On the West Coast, we have movements like the Bethel and Jesus Culture movements, which are artist collectives (involving several gifted singer-songwriters who collaborate). In the Midwest and Northeast, we have collectives like The Porters Gate. You even have larger musical institutes at seminaries and universities that are encouraging this kind of creative experimentation, such as the Calvin Institute of Christian Worship and the Institute for Biblical Worship. Having a unifying contemporary worship songbook widely embraced by those who perform contemporary worship has become more difficult, as a variety of factors inform song and arrangement choices. 5
What does this mean for those who would call their approach contemporary worship? Well, if you find yourself wanting to listen to songs from Hillsong, Chris Tomlin, Matt Redman, and songs from companies like Maranatha! Music or older top 100 CCM (Contemporary Christian Music) choices, like Vertical Music, your contemporary song selection may be 20-30 years old. Suppose Jesus Culture, The Porters Gate, Ghost Ship, The Modern Post, Ascend the Hill, John Mark McMillan, Citizens, Kim Walker-Smith, Future of Forestry, The City Harmonic, The Digital Age, Silver Pages, Bethel Music all sound foreign to you. In that case, that may mean you have missed the last 15 years of contemporary worship music.

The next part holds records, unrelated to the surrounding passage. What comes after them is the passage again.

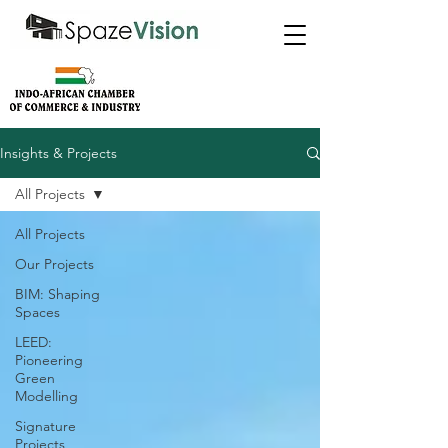
Insights & Projects
All Projects
All Projects
Our Projects
BIM: Shaping
Spaces
LEED:
Pioneering
Green
Modelling
Signature
Projects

Which is not even to name genres that defy the simple categories of traditional vs. contemporary. For example, gospel music, spirituals, world music, and more.

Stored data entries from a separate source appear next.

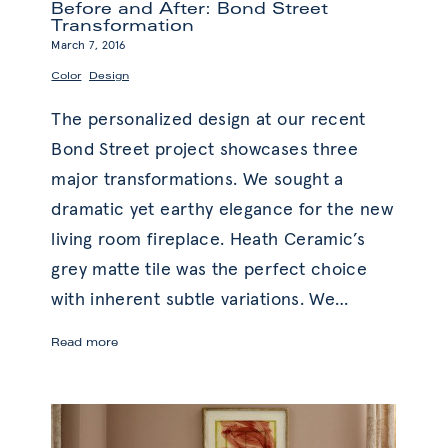
Before and After: Bond Street
Transformation
March 7, 2016
,
Color
Design
The personalized design at our recent
Bond Street project showcases three
major transformations. We sought a
dramatic yet earthy elegance for the new
living room fireplace. Heath Ceramic’s
grey matte tile was the perfect choice
with inherent subtle variations. We
…
Before
Read more
and
After:
Bond
Street
Transformation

Takeaways for PCN’s Approach to Wholistic/Blended Worship
Those who love traditional worship approaches at PCN may value a form of traditional worship that is quite innovative within that approach's history. Those who love contemporary worship approaches at PCN may value songs and approaches from the 1990s and early 2000s, but that is not reflective of current approaches.
What that means, my friends, is let’s hold our values about approaches to worship with more humility. Let’s also be curious about what the Spirit of God is doing anew in our times.
There is a new worship approach in America right now that is akin, in some ways, to what happened in the 1960s with the first emergence of contemporary worship, and in the late 18th- and early 19th-century with shifts in traditional worship toward instruments contemporary at the time. This new worship approach is called “The New Hymn Movement.”
Traditional hymns are being set to contemporary instrumentation and vocal arrangements, often by worship collectives in which several gifted singer-songwriters collaborate, sharing gifts and dreaming about how to draw together all the disparate approaches to worship. Some current examples of this movement include The Porters Gate, Page CXVI, The Brilliance, Common Hymnal, All Sons & Daughters, Holy City Hymns, Thief to King, and The Modern Post.
On Sunday mornings, this ever-changing world of worship approaches is being sampled, engaged with, and explored. If you have Christian worship artists or hymnals that you want PCN to explore, please don’t assume we can intuit your specific values and interests. Instead, reach out to Art or Pastor Tony and share those thoughts with them.
PCN is part of the great, ever-changing story of Christian worship! You, my friends, are a vital part of that beautiful and creative journey!